President Joe Biden, in a Jan. 20 executive order, suspended for 90 days the May 2020 “Executive Order on Securing the United States Bulk-Power System,” signed by former President Donald Trump.
Biden’s “Executive Order on Protecting Public Health and the Environment and Restoring Science to Tackle the Climate Crisis” noted that the Secretary of Energy and director of the Office of Management and Budget (OMB) are to jointly consider whether to recommend that a replacement order be issued.
As TransmissionHub reported, in his May 1, 2020, executive order, Trump said that he finds that “the unrestricted acquisition or use in the United States of bulk-power system electric equipment designed, developed, manufactured, or supplied by persons owned by, controlled by, or subject to the jurisdiction or direction of foreign adversaries augments the ability of foreign adversaries to create and exploit vulnerabilities in bulk-power system electric equipment, with potentially catastrophic effects.”
That executive order noted, in part, that any acquisition, importation, transfer, or installation of any bulk-power system electric equipment is prohibited by any person, or with respect to any property, subject to the jurisdiction of the United States, where the transaction involves any property in which any foreign country or a national thereof has any interest, where the transaction was initiated after the date of the executive order, and where the Secretary of Energy — in coordination with the Director of the Office of Management and Budget, and in consultation with others, including the Secretary of Defense — has determined that:
- The transaction involves bulk-power system electric equipment designed, developed, manufactured, or supplied, by persons owned by, controlled by, or subject to the jurisdiction or direction of a foreign adversary
- The transaction poses an undue risk of sabotage to or subversion of the design, integrity, manufacturing, production, distribution, installation, operation, or maintenance of the bulk-power system in the United States; poses an undue risk of catastrophic effects on the security or resiliency of United States critical infrastructure or the economy of the United States; or otherwise poses an unacceptable risk to the national security of the United States or the security and safety of United States persons
In his executive order, Biden noted that his administration’s policy is “to listen to the science; to improve public health and protect our environment; to ensure access to clean air and water; to limit exposure to dangerous chemicals and pesticides; to hold polluters accountable, including those who disproportionately harm communities of color and low-income communities; to reduce greenhouse gas emissions; to bolster resilience to the impacts of climate change; to restore and expand our national treasures and monuments; and to prioritize both environmental justice and the creation of the well-paying union jobs necessary to deliver on these goals.”

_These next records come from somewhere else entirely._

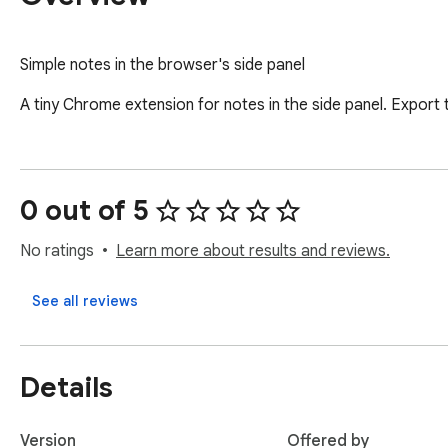
Simple notes in the browser's side panel
A tiny Chrome extension for notes in the side panel. Export 
0 out of 5
No ratings
Learn more about results and reviews.
See all reviews
Details
Version
Offered by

To that end, Biden continued, the executive order directs all executive departments and agencies to immediately review and, as appropriate and consistent with applicable law, take action to address the promulgation of federal regulations and other actions during the last four years that conflict with important national objectives, as well as to immediately begin work to confront the climate crisis.
Biden’s executive order directed the heads of all agencies to immediately review all existing regulations, orders, guidance documents, policies, and any other similar agency actions promulgated, issued, or adopted between Jan. 20, 2017, and Jan. 20, 2021, that are or may be inconsistent with — or present obstacles to — the policy as noted in the executive order.
For instance, the executive order noted that in light of the alleged legal deficiencies underlying the program, the Secretary of the Interior is to, as appropriate and consistent with applicable law, place a temporary moratorium on all activities of the federal government relating to the implementation of the Coastal Plain Oil and Gas Leasing Program, as established by the record of decision signed on Aug. 17, 2020, in the Arctic National Wildlife Refuge. The secretary is to review the program and, as appropriate and consistent with applicable law, conduct a new, comprehensive analysis of the potential environmental impacts of the oil and gas program, the executive order added.
The executive order also revoked the Presidential permit granted by Trump in March 2019, to TransCanada Keystone Pipeline, L.P., to build, connect, operate, and maintain pipeline facilities at the international border of the United States and Canada.
Biden noted that in 2015, following a review, the Department of State and former President Barack Obama determined that approving the proposed Keystone XL pipeline would not serve the U.S. national interest.
“Leaving the Keystone XL pipeline permit in place would not be consistent with my Administration’s economic and climate imperatives,” Biden added.
TC Energy Corporation, in a Jan. 20 statement, said that “it is disappointed with the expected action to revoke the existing Presidential Permit for the Keystone XL pipeline.”
The company said, in part, that while it will review the decision, assess its implications, and consider its options, advancement of the project will be suspended.
Among other things, Biden’s executive order also established an Interagency Working Group on the Social Cost of Greenhouse Gases, which is to publish, as appropriate and consistent with applicable law, an interim social cost of carbon (SCC), social cost of nitrous oxide (SCN), and social cost of methane (SCM) within 30 days of the date of the order, which agencies are to use when monetizing the value of changes in greenhouse gas emissions resulting from regulations and other relevant agency actions until final values are published. The working group is to publish a final SCC, SCN, and SCM by January 2022, Biden added.